Session types is a well-established typing discipline for message passing concurrency, originally developed in the pi-calculus and later studied in functional and object-oriented settings. The first part of this talk is a tutorial on session types and its connections to linear logic. A recent interpretation of propositions as session types for intuitionistic linear logic has been given by Caires and Pfenning, viewing proofs as processes and proof reduction as inter-process communication. We discuss how several generalisations and extensions of this interpretation arguably form a basis for a logical foundation that captures several interesting features of message-passing concurrent computation. Specifically, we will detail how the basic interpretation can be extended to richer typed settings such as polymorphism and dependent type theories, and how to account for a notion of typed process equivalence that gives meaning to both proof conversions and type isomorphisms. We will then briefly introduce the key concepts and intuitions behind multiparty session types (MPST).

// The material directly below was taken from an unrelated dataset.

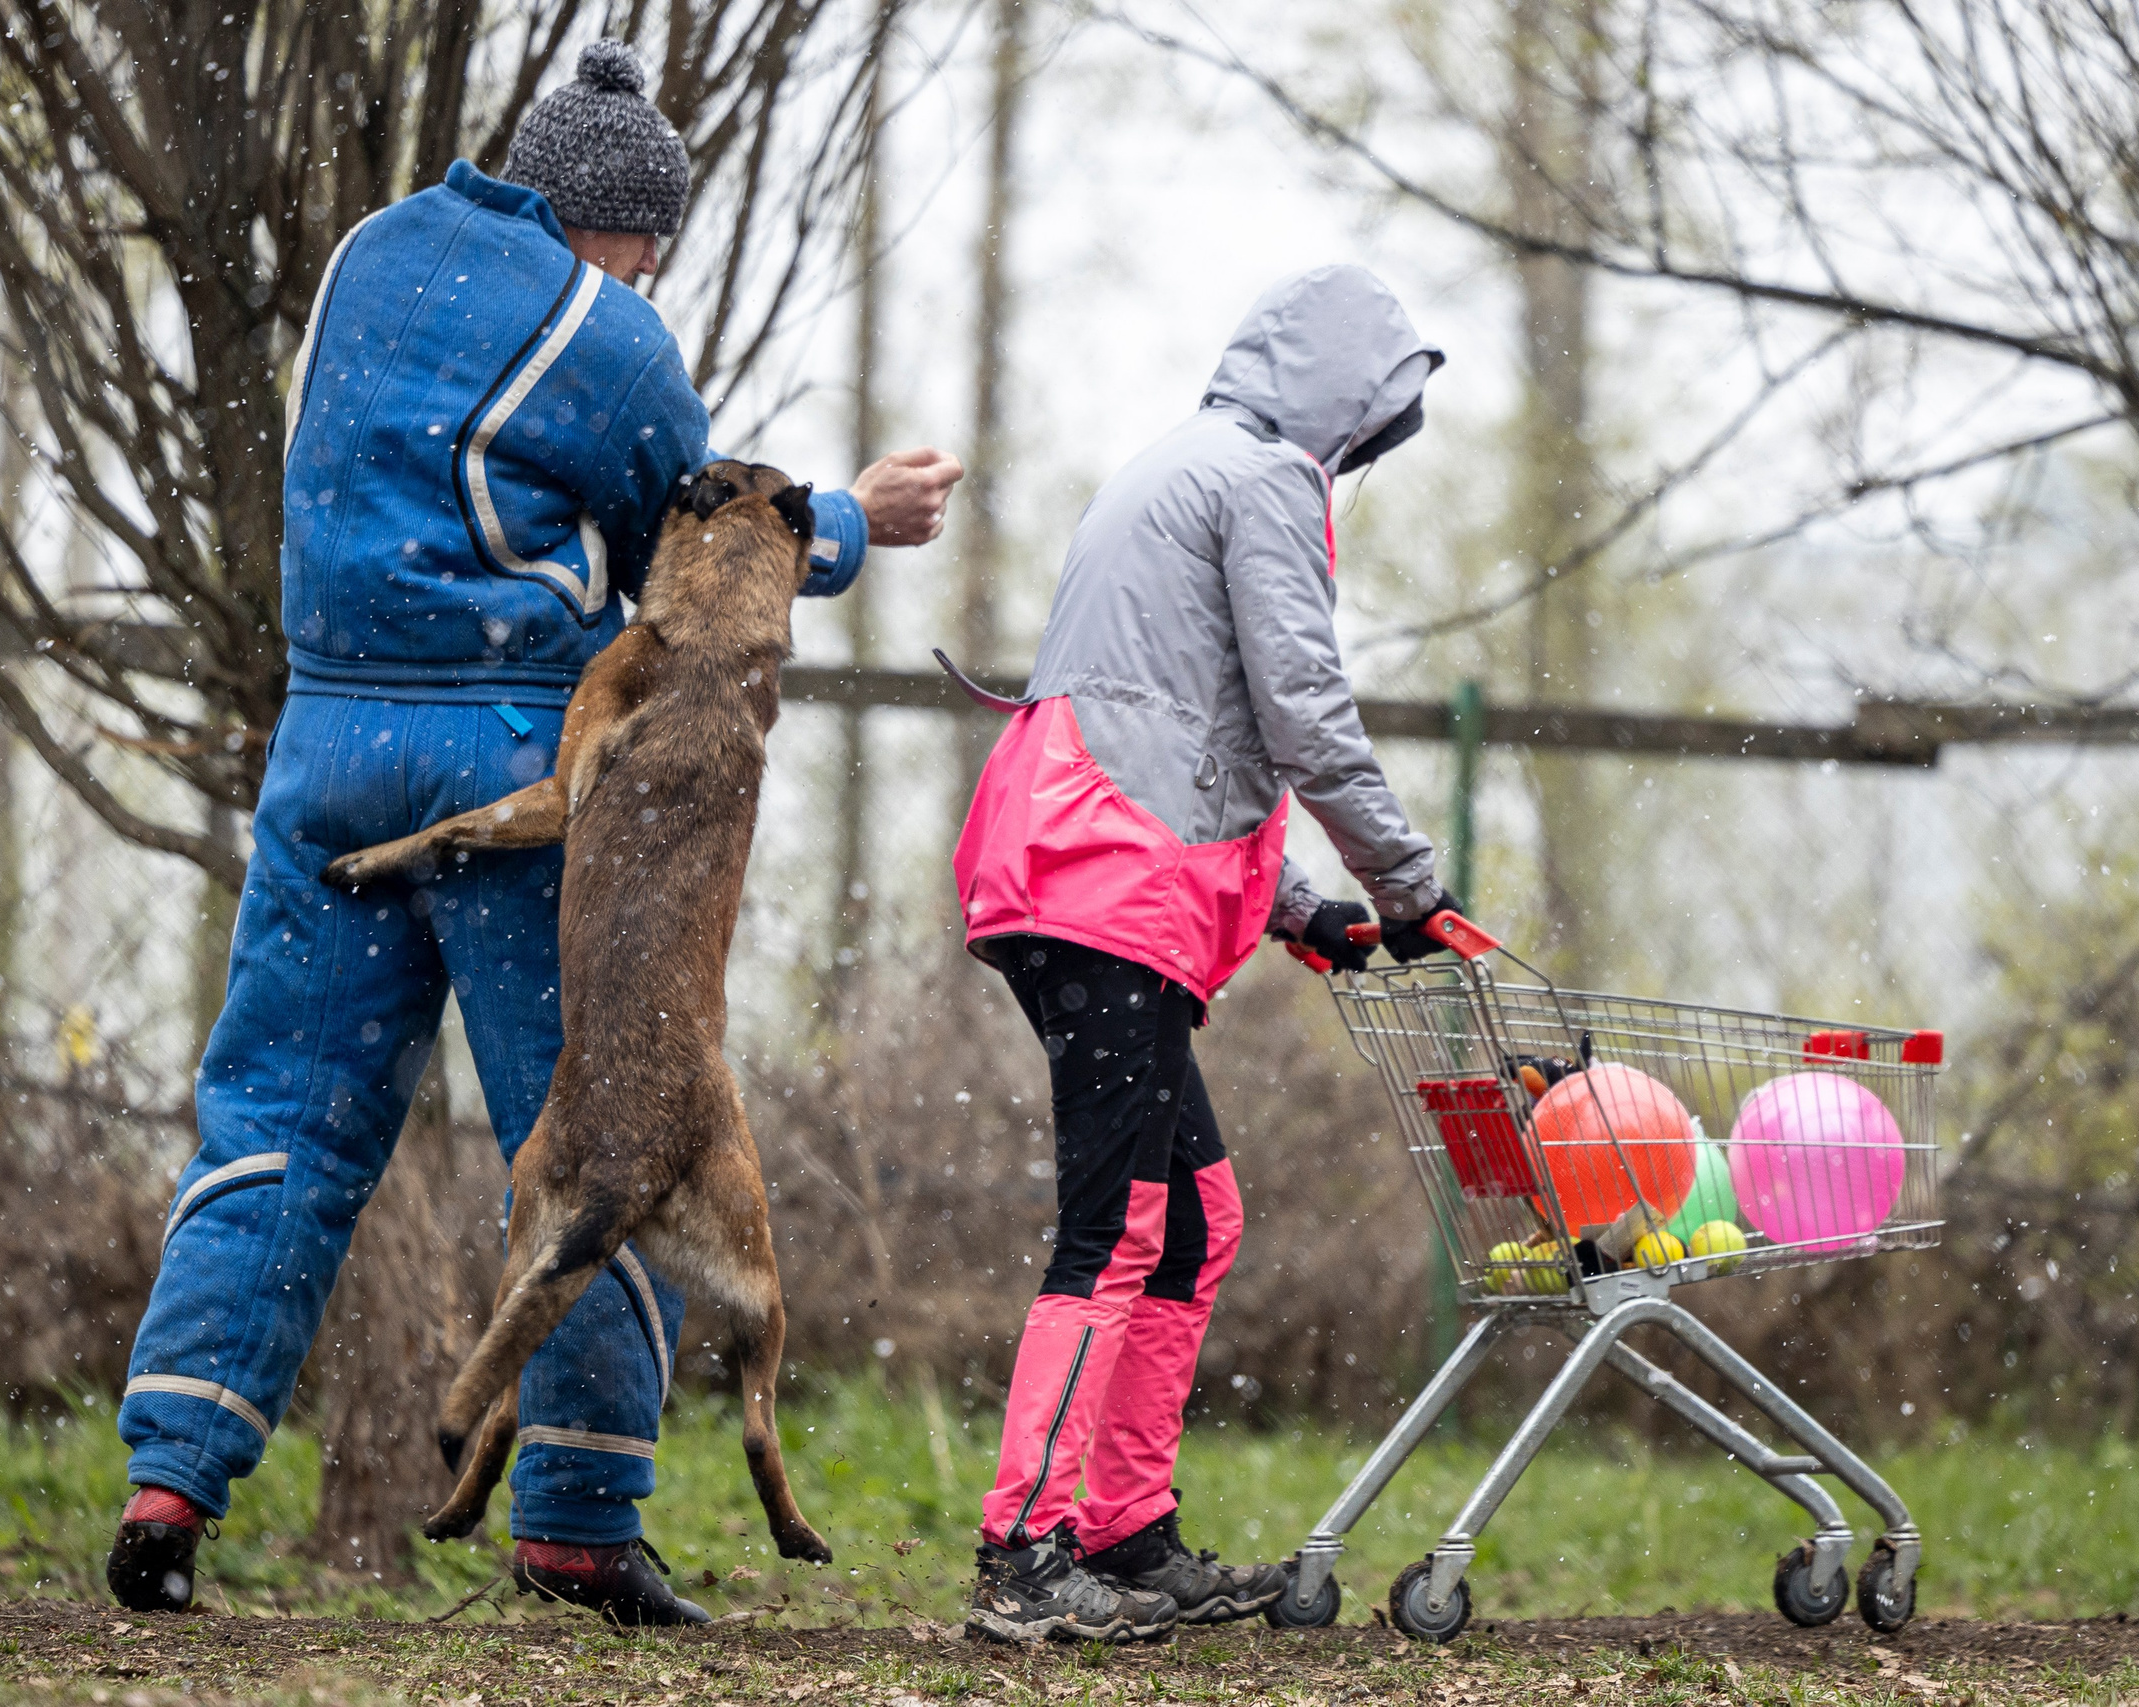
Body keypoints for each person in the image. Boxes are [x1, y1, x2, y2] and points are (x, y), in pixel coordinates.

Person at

The second part of this talk will demonstrate Scribble, a toolchain based on MPST, and applications in Java by using MPST to generate protocol-specific APIs for implementing distributed endpoints. This practical approach builds on the linear understanding of session types as a hybrid form of session safety: the interaction structure of an endpoint is captured via static Java typing, complemented by lightweight run-time checks on linear usage of channels. Examples include Scribble specifications and Java implementations of interoperable clients/servers for standard protocols such as HTTP and SMTP, and Web service choreographies. Finally, we demonstrate a recent extension of MPST with explicit connection actions, that allow sessions with dynamic and optional participants.

In this talk, first we summarise the recent activities on session types in Imperial College London http://mrg.doc.ic.ac.uk/.

Then we talk about a new recovery strategy in Erlang based on Multiparty session types, which was presented in 26th ACM International Conference on Compiler Construction (CC'17).

Fault-tolerant communication systems rely on recovery strategies which are often error-prone (e.g. a programmer manually specifies recovery strategies) or inefficient (e.g. the whole system is restarted from the beginning). In this talk, we will present an algorithm to efficiently compute a safe global state from which a system of interacting processes should be recovered. We statically analyse the communication flow of a program, given as a multiparty protocol, to extract the causal dependencies between processes and to localise failures. We formalise our recovery algorithm and prove its safety. A recovered communication system is free from deadlocks, orphan messages and reception errors. Our recovery algorithm incurs less communication cost (only affected processes are notified) and overall execution time (only required states are repeated). On top of our analysis, we design and implement a runtime framework in Erlang where failed processes and their dependencies are soundly restarted from a computed safe state. We evaluate our recovery framework on message-passing benchmarks and a use case for crawling web pages. The experimental results indicate our framework outperforms a built-in static recovery strategy in Erlang when a part of the protocol can be safely recovered.